Дзидзия стала хорошей, послушной женой, она прилежно работала в доме и по хозяйству. Никто никогда не слыхал от нее грубого слова, и старшие невестки, обычно обижающие младшую, любили ее, как родную сестру.
Гугуа любил свою жену: всегда-то принесет ей какой-нибудь гостинец – кусочек чурчхелы или румяное яблоко, всегда обнимет и расцелует ее. А Дзидзия молчаливо искала одиночества. Никогда не улыбались ее глаза и поблекшие губы.
Все старались развлечь ее, жила она свободней других, невесток Хеви, ходила на храмовые праздники и оплакивания умерших. Там встречались родственники и друзья, годами жившие в разлуке, там конца не было оживленным разговорам. Но Дзидзия оставалась молчаливой и скрытной, хотя у нее всего было вдоволь: и еды, и питья, и нарядов; не могла она пожаловаться на то, что мало о ней заботятся или не любят ее, но давила ее какая-то непосильная, непонятная тяжесть. Она грустила и таяла с каждым днем.

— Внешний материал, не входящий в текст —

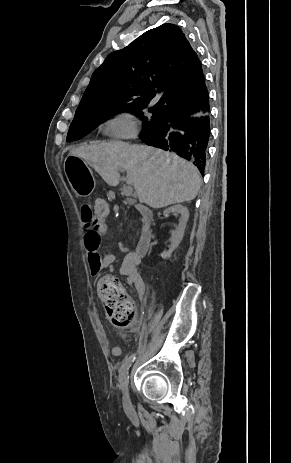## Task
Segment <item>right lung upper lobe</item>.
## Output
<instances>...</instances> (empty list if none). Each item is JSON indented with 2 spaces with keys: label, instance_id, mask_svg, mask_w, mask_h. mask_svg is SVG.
I'll return each mask as SVG.
<instances>
[{
  "label": "right lung upper lobe",
  "instance_id": "1",
  "mask_svg": "<svg viewBox=\"0 0 291 463\" xmlns=\"http://www.w3.org/2000/svg\"><path fill=\"white\" fill-rule=\"evenodd\" d=\"M203 80L201 62L185 34L163 24L110 53L92 74L77 110L119 101L147 106L158 93L163 96L153 109H189L207 94Z\"/></svg>",
  "mask_w": 291,
  "mask_h": 463
}]
</instances>
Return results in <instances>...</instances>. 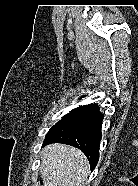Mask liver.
Here are the masks:
<instances>
[{"instance_id": "obj_1", "label": "liver", "mask_w": 138, "mask_h": 186, "mask_svg": "<svg viewBox=\"0 0 138 186\" xmlns=\"http://www.w3.org/2000/svg\"><path fill=\"white\" fill-rule=\"evenodd\" d=\"M43 186H81L89 174V162L77 148L51 144L41 152Z\"/></svg>"}]
</instances>
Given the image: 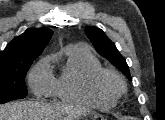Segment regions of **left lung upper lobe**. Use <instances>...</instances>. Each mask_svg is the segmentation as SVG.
Listing matches in <instances>:
<instances>
[{
  "label": "left lung upper lobe",
  "instance_id": "obj_1",
  "mask_svg": "<svg viewBox=\"0 0 165 120\" xmlns=\"http://www.w3.org/2000/svg\"><path fill=\"white\" fill-rule=\"evenodd\" d=\"M87 37L91 40L96 51L108 59L117 67L130 81H132L129 67L124 57L119 53L114 43L97 27H87L85 29Z\"/></svg>",
  "mask_w": 165,
  "mask_h": 120
}]
</instances>
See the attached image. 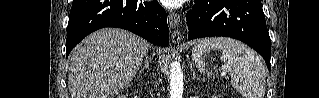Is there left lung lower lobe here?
Listing matches in <instances>:
<instances>
[{
    "label": "left lung lower lobe",
    "mask_w": 319,
    "mask_h": 98,
    "mask_svg": "<svg viewBox=\"0 0 319 98\" xmlns=\"http://www.w3.org/2000/svg\"><path fill=\"white\" fill-rule=\"evenodd\" d=\"M188 39L224 36L255 49L270 70V37L260 0H196L186 14Z\"/></svg>",
    "instance_id": "left-lung-lower-lobe-1"
}]
</instances>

Вначале женщины старались разгадать тайну сердца своей новой подруги, но вскоре отступились, решив, что у нее от природы такой нрав.
Тем временем Онисе уехал в Пшавию, где жили его дяди, братья его матери. Там, охотясь и пастушествуя, надеялся он убить время, развеять свою печаль. Но стоило ему остаться где-нибудь в горах одному и задуматься над своей судьбой, как тотчас же снова вставал перед ним образ Дзидзии и тяжелый стон вырывался из груди.
Синева небесная и облака, луна и звезды, все богатство природы – весь мир был прекрасен лишь оттого, что образ Дзидзии был неотделим от него, и Онисе без конца любовался прекрасным видением.
11
Миновала угрюмая, холодная зима, унесла с собой свинцовые туманы, кутавшие в одежды скорби ущелья и вершины гор. Унеслись северные ветры, которые с уныло-однообразным завыванием осыпали колючим снегом все живое, душили все краски и ароматы земли, иссушали их, дробили и развеивали по миру.